Task brief. In the copy, include no pictures. Reproduce the rest of the entries exactly.

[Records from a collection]

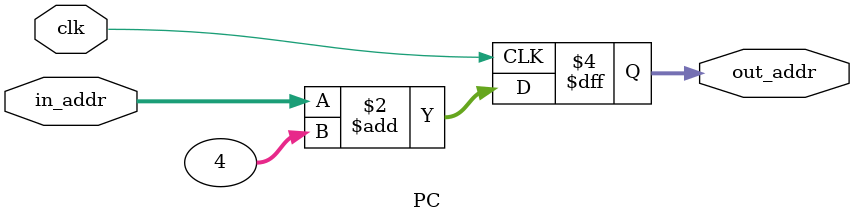
<source format=v>
`timescale 1ns / 1ps
module PC(clk,in_addr,out_addr);
	 input clk;
	 input [31:0] in_addr;
	 output reg[31:0] out_addr;
	 
		initial begin  
		  out_addr = 0;
		end

		always @(posedge clk)
		begin
				out_addr <= in_addr+4;
				$display("PC: Curr_addr: %d",out_addr) ;
		end
endmodule

</source>
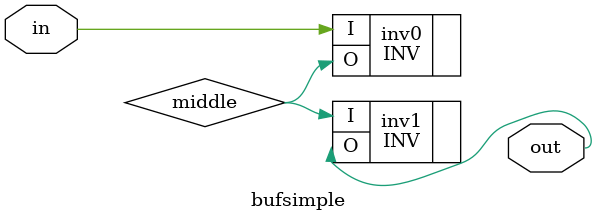
<source format=sv>
module bufsimple (
    input wire      in,
    output wire     out
);

(* DONT_TOUCH = "TRUE" *) wire middle;

// Just two inverters in series
(* DONT_TOUCH = "TRUE" *) INV inv0(.I(in), .O(middle));
(* DONT_TOUCH = "TRUE" *) INV inv1(.I(middle), .O(out));

endmodule

</source>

Exercise response.
<source format=v>
`timescale 1ns / 1ps
module PC(clk,in_addr,out_addr);
	 input clk;
	 input [31:0] in_addr;
	 output reg[31:0] out_addr;
	 
		initial begin  
		  out_addr = 0;
		end

		always @(posedge clk)
		begin
				out_addr <= in_addr+4;
				$display("PC: Curr_addr: %d",out_addr) ;
		end
endmodule

</source>
<source format=sv>
module bufsimple (
    input wire      in,
    output wire     out
);

(* DONT_TOUCH = "TRUE" *) wire middle;

// Just two inverters in series
(* DONT_TOUCH = "TRUE" *) INV inv0(.I(in), .O(middle));
(* DONT_TOUCH = "TRUE" *) INV inv1(.I(middle), .O(out));

endmodule

</source>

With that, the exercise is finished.